Dataset excerpts:

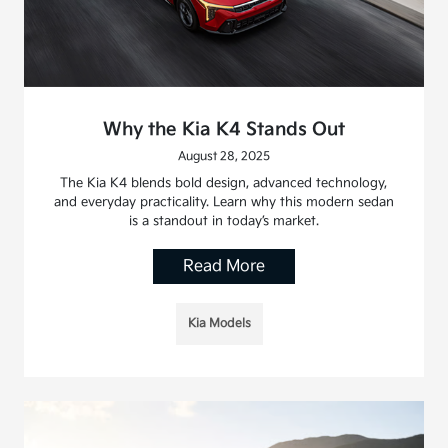
Why the Kia K4 Stands Out
August 28, 2025
The Kia K4 blends bold design, advanced technology,
and everyday practicality. Learn why this modern sedan
is a standout in today’s market.
Read More
Kia Models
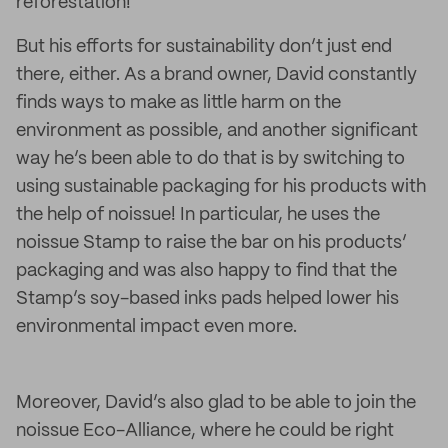
reforestation!
But his efforts for sustainability don’t just end
there, either. As a brand owner, David constantly
finds ways to make as little harm on the
environment as possible, and another significant
way he’s been able to do that is by switching to
using sustainable packaging for his products with
the help of noissue! In particular, he uses the
noissue Stamp to raise the bar on his products’
packaging and was also happy to find that the
Stamp’s soy-based inks pads helped lower his
environmental impact even more.
Moreover, David’s also glad to be able to join the
noissue Eco-Alliance, where he could be right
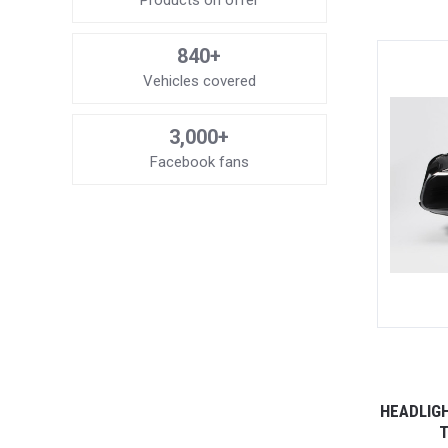
Products on offer
840+
Vehicles covered
3,000+
Facebook fans
HEADLIG
T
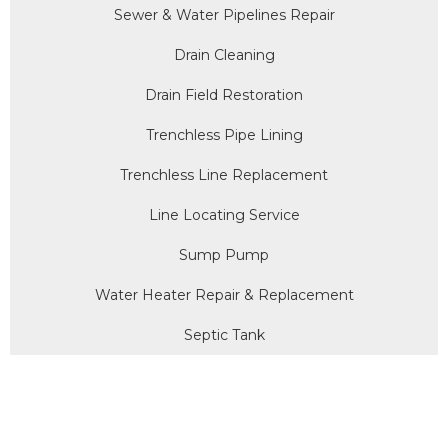
Sewer & Water Pipelines Repair
Drain Cleaning
Drain Field Restoration
Trenchless Pipe Lining
Trenchless Line Replacement
Line Locating Service
Sump Pump
Water Heater Repair & Replacement
Septic Tank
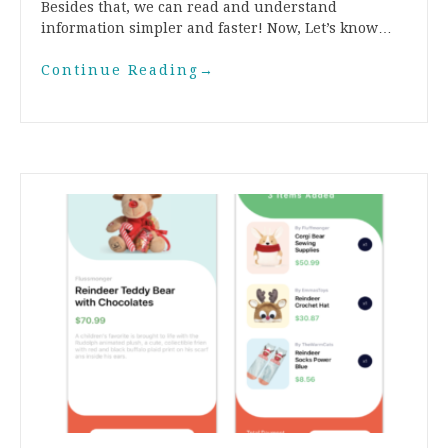
Besides that, we can read and understand
information simpler and faster! Now, Let’s know…
Continue Reading
→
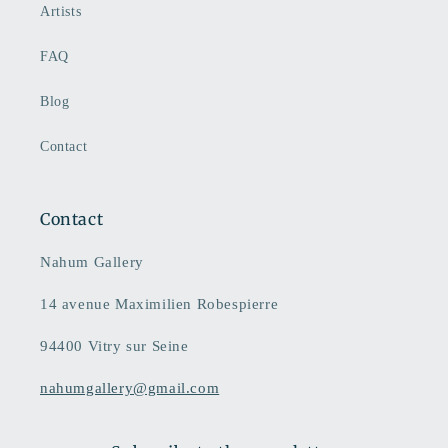
Artists
FAQ
Blog
Contact
Contact
Nahum Gallery
14 avenue Maximilien Robespierre
94400 Vitry sur Seine
nahumgallery@gmail.com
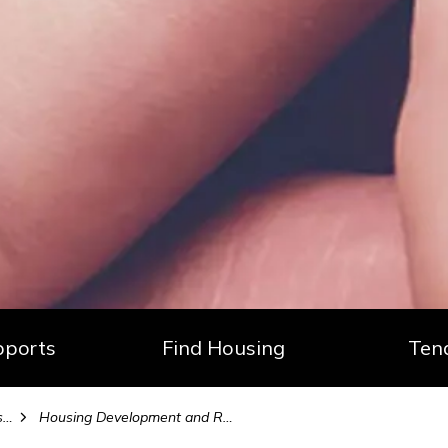
ports
Find Housing
Ten
s
Housing Development and Reports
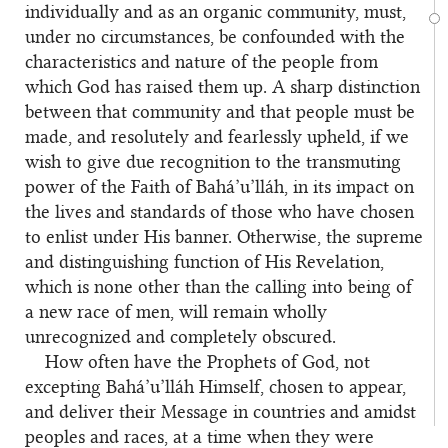
individually and as an organic community, must,
under no circumstances, be confounded with the
characteristics and nature of the people from
which God has raised them up. A sharp distinction
between that community and that people must be
made, and resolutely and fearlessly upheld, if we
wish to give due recognition to the transmuting
power of the Faith of Bahá’u’lláh, in its impact on
the lives and standards of those who have chosen
to enlist under His banner. Otherwise, the supreme
and distinguishing function of His Revelation,
which is none other than the calling into being of
a new race of men, will remain wholly
unrecognized and completely obscured.
How often have the Prophets of God, not
excepting Bahá’u’lláh Himself, chosen to appear,
and deliver their Message in countries and amidst
peoples and races, at a time when they were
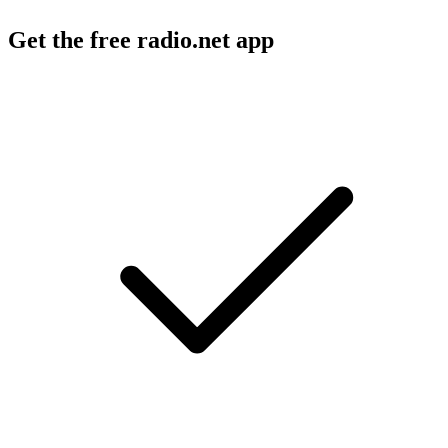
Get the free radio.net app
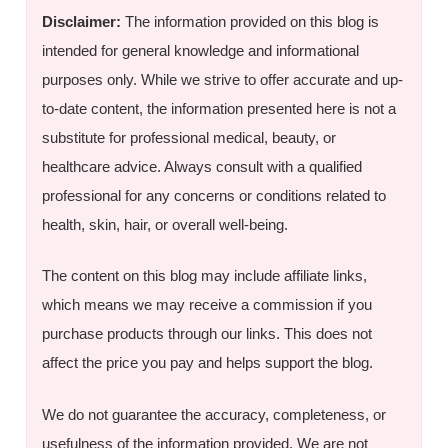
Disclaimer:
The information provided on this blog is
intended for general knowledge and informational
purposes only. While we strive to offer accurate and up-
to-date content, the information presented here is not a
substitute for professional medical, beauty, or
healthcare advice. Always consult with a qualified
professional for any concerns or conditions related to
health, skin, hair, or overall well-being.
The content on this blog may include affiliate links,
which means we may receive a commission if you
purchase products through our links. This does not
affect the price you pay and helps support the blog.
We do not guarantee the accuracy, completeness, or
usefulness of the information provided. We are not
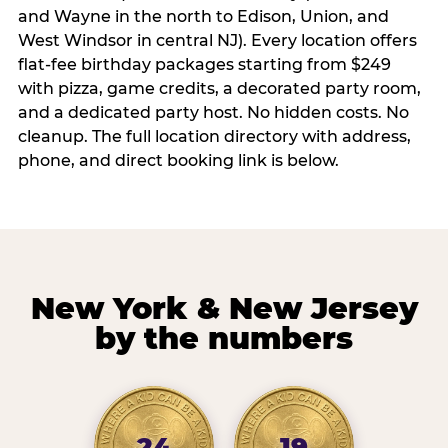
and Wayne in the north to Edison, Union, and
West Windsor in central NJ). Every location offers
flat-fee birthday packages starting from $249
with pizza, game credits, a decorated party room,
and a dedicated party host. No hidden costs. No
cleanup. The full location directory with address,
phone, and direct booking link is below.
New York & New Jersey
by the numbers
24
19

The problem: Copy out precisely the lines from the line with "health, skin, hair, or overall well-being." to the line with "affect the price" in the material above, including those two lines and omitting all the rest.

Answer to this task:
health, skin, hair, or overall well-being.
The content on this blog may include affiliate links,
which means we may receive a commission if you
purchase products through our links. This does not
affect the price you pay and helps support the blog.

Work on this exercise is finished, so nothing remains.